While the hotel representative might need to make sure they make a minimum of say $60,000 from your event...that doesn't mean they can't throw in things like:
5 extra appetizers post weddign ceremony,
the ballroom for another two hours, from 1am to 3am if the party is off the hook
an extra makeup suite, or two for your family?
free valet parking,
complimentary hotel suites for the families, close relatives
10 more ocean view room upgrades for your guests etc...
50% off the rooms for your out of town photographer, florist, makeup, (called vendor rooms)

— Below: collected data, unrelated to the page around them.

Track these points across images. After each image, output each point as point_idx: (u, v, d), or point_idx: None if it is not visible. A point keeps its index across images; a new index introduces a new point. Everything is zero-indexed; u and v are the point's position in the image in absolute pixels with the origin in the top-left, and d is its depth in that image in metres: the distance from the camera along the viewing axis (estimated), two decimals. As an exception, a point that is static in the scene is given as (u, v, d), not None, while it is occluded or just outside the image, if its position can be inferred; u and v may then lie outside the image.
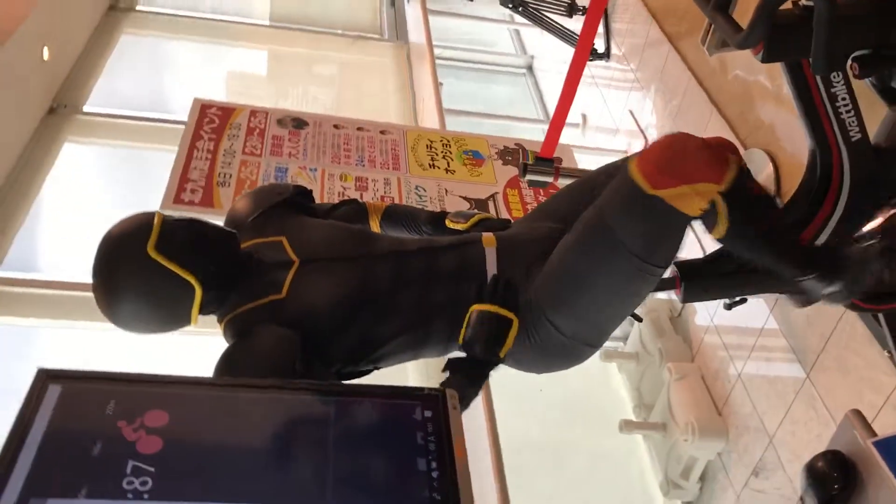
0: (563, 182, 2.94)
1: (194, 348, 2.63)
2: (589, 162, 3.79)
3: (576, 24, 4.47)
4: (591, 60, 4.36)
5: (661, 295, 3.35)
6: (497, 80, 5.71)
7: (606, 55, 4.38)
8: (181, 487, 0.94)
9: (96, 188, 4.15)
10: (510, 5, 4.45)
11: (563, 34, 4.53)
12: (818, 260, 1.61)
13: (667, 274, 1.65)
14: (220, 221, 1.72)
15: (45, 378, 1.05)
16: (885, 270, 1.59)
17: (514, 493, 2.36)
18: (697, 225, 1.52)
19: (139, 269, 1.48)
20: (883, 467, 1.03)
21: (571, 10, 4.50)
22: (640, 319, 1.84)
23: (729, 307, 2.03)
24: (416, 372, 3.09)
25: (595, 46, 4.29)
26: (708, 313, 3.13)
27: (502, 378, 1.65)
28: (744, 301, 2.02)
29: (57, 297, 3.20)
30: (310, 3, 5.81)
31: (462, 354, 1.53)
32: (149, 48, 5.31)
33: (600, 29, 4.34)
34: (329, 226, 1.76)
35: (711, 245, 1.67)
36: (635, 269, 1.54)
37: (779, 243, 1.60)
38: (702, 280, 1.87)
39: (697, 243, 2.28)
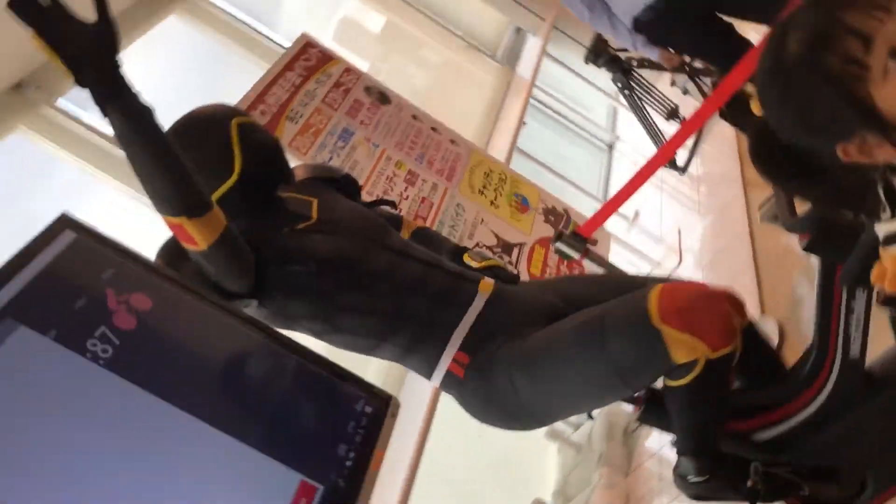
0: (587, 264, 3.00)
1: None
2: (619, 256, 3.85)
3: (669, 127, 4.55)
4: (666, 166, 4.44)
5: (628, 406, 3.41)
6: (576, 141, 5.79)
7: (683, 169, 4.45)
8: (133, 369, 1.02)
9: (177, 70, 4.26)
10: (619, 85, 4.53)
11: (654, 132, 4.61)
12: (719, 462, 1.63)
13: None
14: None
15: (65, 223, 1.14)
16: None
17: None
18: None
19: (208, 127, 1.70)
20: None
21: (671, 115, 4.58)
22: (591, 417, 1.91)
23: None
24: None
25: (676, 157, 4.37)
26: (659, 441, 3.18)
27: (448, 410, 1.72)
28: None
29: (98, 145, 3.29)
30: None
31: None
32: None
33: (688, 142, 4.42)
34: (359, 209, 1.87)
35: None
36: (610, 380, 1.60)
37: (705, 419, 1.63)
38: (662, 411, 1.93)
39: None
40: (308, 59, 3.64)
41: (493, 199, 3.65)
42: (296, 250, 1.66)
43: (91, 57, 1.23)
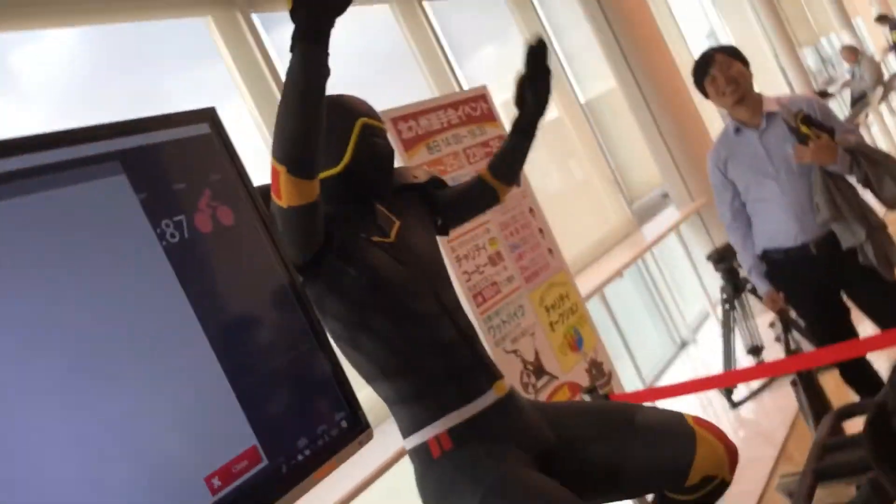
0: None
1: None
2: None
3: (745, 360, 4.50)
4: (722, 391, 4.37)
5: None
6: (656, 319, 5.75)
7: (735, 404, 4.36)
8: (184, 265, 1.07)
9: (359, 50, 4.45)
10: (724, 297, 4.52)
11: (729, 355, 4.54)
12: None
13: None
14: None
15: (207, 115, 1.21)
16: None
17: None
18: None
19: (342, 113, 1.77)
20: None
21: (753, 351, 4.53)
22: None
23: None
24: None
25: (735, 389, 4.31)
26: None
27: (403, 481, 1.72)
28: None
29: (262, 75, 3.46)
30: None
31: None
32: None
33: (753, 384, 4.34)
34: (434, 251, 1.92)
35: None
36: None
37: None
38: None
39: None
40: (475, 108, 3.76)
41: (553, 322, 3.65)
42: (359, 257, 1.71)
43: (319, 2, 1.31)
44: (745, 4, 9.50)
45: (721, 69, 2.94)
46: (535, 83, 1.96)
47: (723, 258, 4.37)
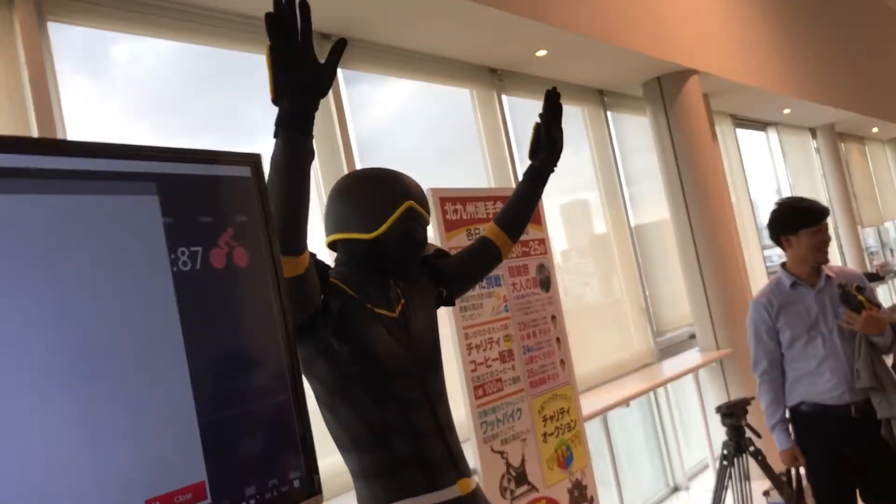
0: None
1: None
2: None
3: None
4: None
5: None
6: (654, 456, 5.65)
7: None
8: (187, 296, 1.11)
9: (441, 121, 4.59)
10: (725, 452, 4.42)
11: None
12: None
13: None
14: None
15: (252, 160, 1.28)
16: None
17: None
18: None
19: (392, 188, 1.84)
20: None
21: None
22: None
23: None
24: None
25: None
26: None
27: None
28: None
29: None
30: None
31: None
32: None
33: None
34: (432, 333, 1.94)
35: None
36: None
37: None
38: None
39: None
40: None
41: (548, 433, 3.62)
42: (355, 328, 1.75)
43: (303, 90, 1.32)
44: (816, 173, 9.55)
45: (826, 229, 3.16)
46: (550, 132, 2.04)
47: (731, 413, 4.30)
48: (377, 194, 1.82)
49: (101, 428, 0.94)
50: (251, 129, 3.57)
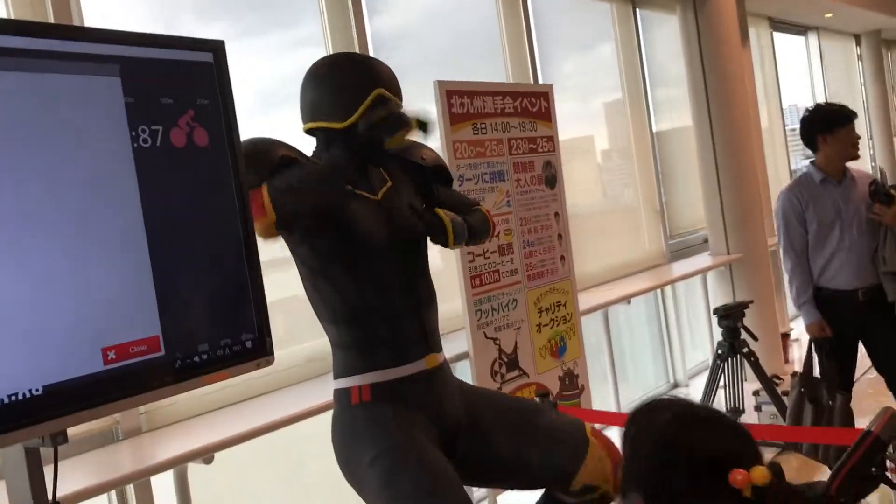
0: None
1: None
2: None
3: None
4: None
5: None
6: (657, 352, 5.80)
7: None
8: (147, 170, 1.22)
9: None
10: (719, 352, 4.56)
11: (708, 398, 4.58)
12: None
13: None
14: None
15: (214, 47, 1.36)
16: None
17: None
18: None
19: (366, 73, 1.91)
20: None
21: (733, 412, 4.56)
22: None
23: None
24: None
25: None
26: None
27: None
28: None
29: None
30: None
31: None
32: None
33: None
34: (414, 219, 1.99)
35: None
36: None
37: None
38: None
39: None
40: (534, 103, 3.84)
41: (542, 324, 3.75)
42: (338, 212, 1.85)
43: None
44: (856, 81, 9.28)
45: (855, 128, 3.53)
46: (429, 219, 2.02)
47: (728, 315, 4.41)
48: (348, 81, 1.89)
49: (65, 275, 1.08)
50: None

4PM late checkouts for the ragers
Always get more out of your hotel! You can't reduce your payment but you can get WAY MORE FREE STUFF!
I would even argue the first contract has room for 25-30% more concessions.

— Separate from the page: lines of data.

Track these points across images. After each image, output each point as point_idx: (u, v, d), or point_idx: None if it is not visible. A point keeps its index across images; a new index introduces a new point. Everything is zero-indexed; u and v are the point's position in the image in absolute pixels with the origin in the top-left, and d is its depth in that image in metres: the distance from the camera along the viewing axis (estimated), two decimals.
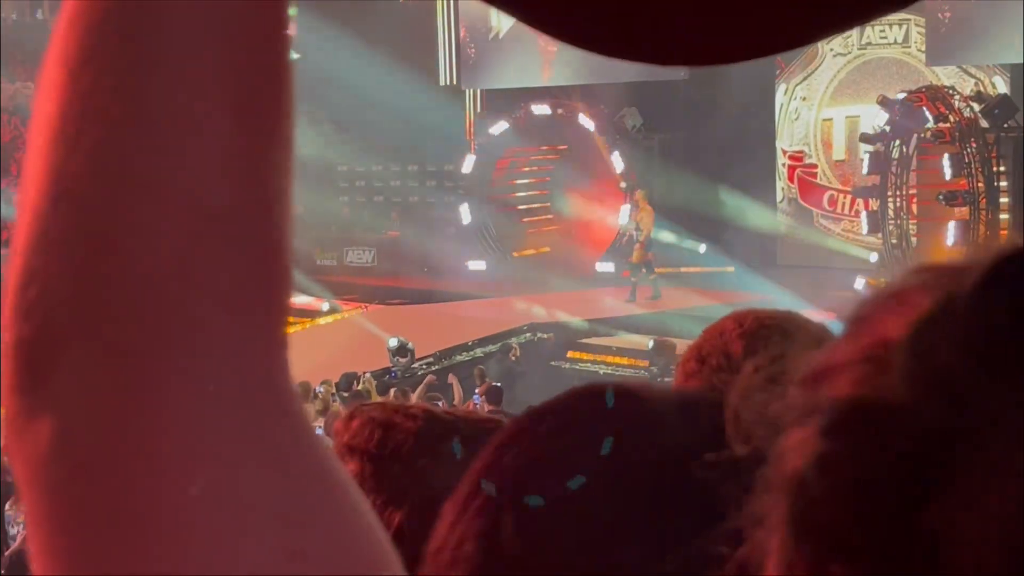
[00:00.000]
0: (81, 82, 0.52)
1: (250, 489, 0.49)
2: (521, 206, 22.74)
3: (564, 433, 0.83)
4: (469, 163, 21.99)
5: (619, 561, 0.76)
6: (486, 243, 22.11)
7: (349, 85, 20.75)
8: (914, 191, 18.41)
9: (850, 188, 19.55)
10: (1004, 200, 16.55)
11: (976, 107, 17.10)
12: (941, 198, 16.92)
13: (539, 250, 22.05)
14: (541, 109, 21.14)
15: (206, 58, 0.52)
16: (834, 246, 20.00)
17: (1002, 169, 16.66)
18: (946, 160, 16.84)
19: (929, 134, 17.30)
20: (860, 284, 17.04)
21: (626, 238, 20.18)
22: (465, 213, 21.96)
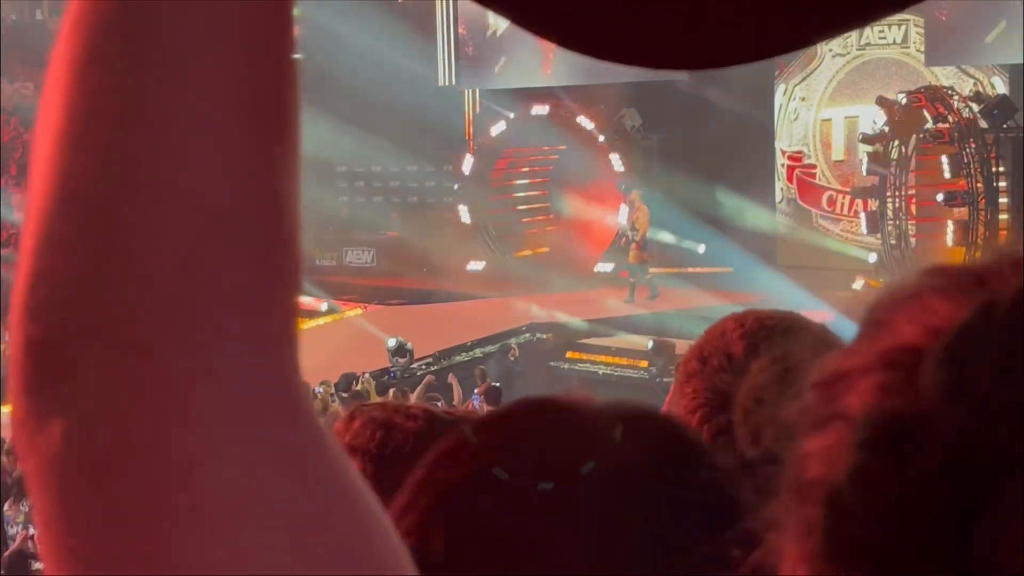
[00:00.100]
0: (86, 82, 0.52)
1: (265, 490, 0.49)
2: (520, 206, 22.74)
3: (502, 448, 0.83)
4: (468, 163, 22.00)
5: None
6: (485, 243, 22.10)
7: (349, 84, 20.76)
8: (913, 191, 18.41)
9: (849, 188, 19.53)
10: (1003, 200, 16.54)
11: (975, 107, 17.09)
12: (940, 198, 16.94)
13: (538, 250, 22.03)
14: (540, 109, 21.14)
15: (211, 58, 0.52)
16: (833, 246, 19.97)
17: (1001, 169, 16.65)
18: (945, 160, 16.84)
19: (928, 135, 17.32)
20: (859, 284, 17.04)
21: (624, 239, 20.18)
22: (464, 213, 21.96)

This is not like a DJ or photographer or floral where the extra costs are incurred on extra equipment. This is a sunk cost like an empty airline seat so an extra few rooms isn't going to hurt anybody.
At my wedding I insisted that:
the breakfast stay open another hour till 11AM because I knew my boys would be struggling
we get 10 extra rooms open for guests who want to switch their rooms
10 free rooms for photographers and DJs,
another 30 rooms with an Ocean view upgrade included at the basic room rate
A small free welcome dinner for guests who checked in a day early
discounted airport transfers
THIS IS NORMAL! The hotel will not want to lower their revenue from you (e.g. reduce the cost) but THEY CAN ALWAYS GIVE YOU MORE FOR YOUR BUCK!
HELP ME SHOUT THIS TO THE RAFTERS! THIS IS THE NUMBER ONE WAY TO REDUCE YOUR INDIAN WEDDING COST!
5. Electricity, Insurance and Other Sneaky Charges
The average hotel wedding contract shouldn't be longer than 15 to 18 pages. Any longer and you need to spend half a day reading it.
YES YOU CAN DO IT!
I had a hotel try to sell me $2000 of high tea (literally, tea/coffee/cookies) between a ceremony and reception.
But guess what, this was around the time another bar was opening up and people would probably anyways go back to their room to catch a break and chit chat. Plus we had all day tea/snacks in the lobby for the guests. Luckily we caught this early and avoided it.
Another hotel said the towels used during the mendhi were ruined and needed a $600 replacement. We got it down to $500 but lesson learned!
Another Los Angeles hotel asked for $1200 for extra power because the DJ had a bigger stage and lighting setup then they anticipated. Extra power!?!?
More stuff to be mindful of!
Even if you can't manage to march through all the fine print, it's as simple as asking your hotel sales person...are there any other hidden charges outside this contract?
6. Bargain Again AFTER the Wedding Is Over
Your groomsmen ordered a $40 wine bottle from room service that cost $400 because he was caught in the moment?
Somebody borrowed a surge protector for the makeup artist and the hotel is now charging $140 for that. For a surge protector?
Four of the rooms stayed past 2PM and the hotel is trying to charge another night for that!?!?!
We get it. Hotels are used to it.
On a $60,000 hotel bill these are all things you can nitpick on. Don't forget that!
7. Media Contacts & Social Media Influencing
Hotels and wedding venues rely on Indian weddings and banquets for massive business.
If you work in media, have a 5 or 6 digit social media following, can refer additional clients or can get the venue featured in a major publication like Trip Advisor (or even if you ARE a platinum or high rated reviewer on those sties) try to offer some quid-pro-quo to your hotel.